Furthermore, I believe much of the opposition is posturing, to the point that no amount of evidence showing the financial problems the 50p rates causes would shift opinion. There is a strong case that the 50p tax doesn't even generate significant income for the Treasury, and possibly even has a negative economic effect. For example, the letter in the FT referred to in the previous link points out that “The UK has already slipped from second to fourth place as a destination for inward investment”. That is before you start considering the mobility of those that have to pay it. They are people who are able to spend their money elsewhere. Hardly a way to generate growth…
Want to drive success out of Britain? Keep the 50p tax rate. Want to stop people starting a business in Britain? Keep the 50p tax rate. Want to maintain a culture where success is looked down on? Keep the 50p tax rate.

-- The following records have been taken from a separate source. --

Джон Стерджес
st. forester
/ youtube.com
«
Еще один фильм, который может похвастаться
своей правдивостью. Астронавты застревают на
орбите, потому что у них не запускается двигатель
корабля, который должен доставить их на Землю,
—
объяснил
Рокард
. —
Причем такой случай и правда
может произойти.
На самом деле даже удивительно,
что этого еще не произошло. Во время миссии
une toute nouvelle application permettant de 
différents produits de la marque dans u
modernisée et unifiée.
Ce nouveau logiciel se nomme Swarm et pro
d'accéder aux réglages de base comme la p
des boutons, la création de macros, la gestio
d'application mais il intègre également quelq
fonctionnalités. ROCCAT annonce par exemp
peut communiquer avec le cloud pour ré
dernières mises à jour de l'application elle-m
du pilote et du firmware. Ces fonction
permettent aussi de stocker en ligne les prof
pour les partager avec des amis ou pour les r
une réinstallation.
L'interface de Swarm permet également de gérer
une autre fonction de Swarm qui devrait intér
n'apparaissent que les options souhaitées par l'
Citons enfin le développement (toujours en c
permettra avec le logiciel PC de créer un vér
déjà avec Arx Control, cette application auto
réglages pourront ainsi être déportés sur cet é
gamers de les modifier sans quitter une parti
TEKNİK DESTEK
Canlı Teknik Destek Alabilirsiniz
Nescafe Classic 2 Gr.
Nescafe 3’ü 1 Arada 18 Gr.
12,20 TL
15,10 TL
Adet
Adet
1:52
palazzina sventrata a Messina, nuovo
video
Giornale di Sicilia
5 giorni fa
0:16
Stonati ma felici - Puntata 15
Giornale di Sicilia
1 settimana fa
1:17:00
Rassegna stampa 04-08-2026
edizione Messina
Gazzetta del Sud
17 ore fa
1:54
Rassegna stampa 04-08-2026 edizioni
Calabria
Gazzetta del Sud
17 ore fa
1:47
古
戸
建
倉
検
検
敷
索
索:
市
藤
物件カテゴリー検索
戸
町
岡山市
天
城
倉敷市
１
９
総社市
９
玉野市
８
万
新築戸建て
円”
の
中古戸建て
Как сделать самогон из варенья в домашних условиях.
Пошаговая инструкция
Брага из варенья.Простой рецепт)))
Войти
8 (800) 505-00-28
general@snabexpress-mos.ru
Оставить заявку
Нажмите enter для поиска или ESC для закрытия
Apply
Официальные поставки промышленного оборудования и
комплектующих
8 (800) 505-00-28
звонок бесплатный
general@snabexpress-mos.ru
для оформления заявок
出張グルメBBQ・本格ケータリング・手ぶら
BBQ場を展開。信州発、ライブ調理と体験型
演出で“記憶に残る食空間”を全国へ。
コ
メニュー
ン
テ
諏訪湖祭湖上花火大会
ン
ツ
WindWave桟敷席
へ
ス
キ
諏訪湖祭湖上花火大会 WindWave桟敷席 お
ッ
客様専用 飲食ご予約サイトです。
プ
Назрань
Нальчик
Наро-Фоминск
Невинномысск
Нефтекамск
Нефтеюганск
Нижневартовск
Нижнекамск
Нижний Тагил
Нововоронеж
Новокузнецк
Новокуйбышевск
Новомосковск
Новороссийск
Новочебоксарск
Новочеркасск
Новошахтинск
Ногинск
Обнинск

That said, I would not advocate reducing the top rate of tax until the level at which one starts paying income tax is increased to £10k. This is an excellent Lib Dem policy that helps both the economy and social mobility. It is right and proper that our policies should help the least well off first, and increase the spending power of as many people in society as possible at these difficult economic times. However, I do think we should join our coalition partners in declaring Labour's punitive tax temporary.
Over the next few days, at our conference, the Lib Dems will make a lot of noises about defining ourselves. Many of the policies that will emerge from our democratic debates will have a positive effect on the government and the country. Unfortunately though, this is one thing I don't think the conference will get behind.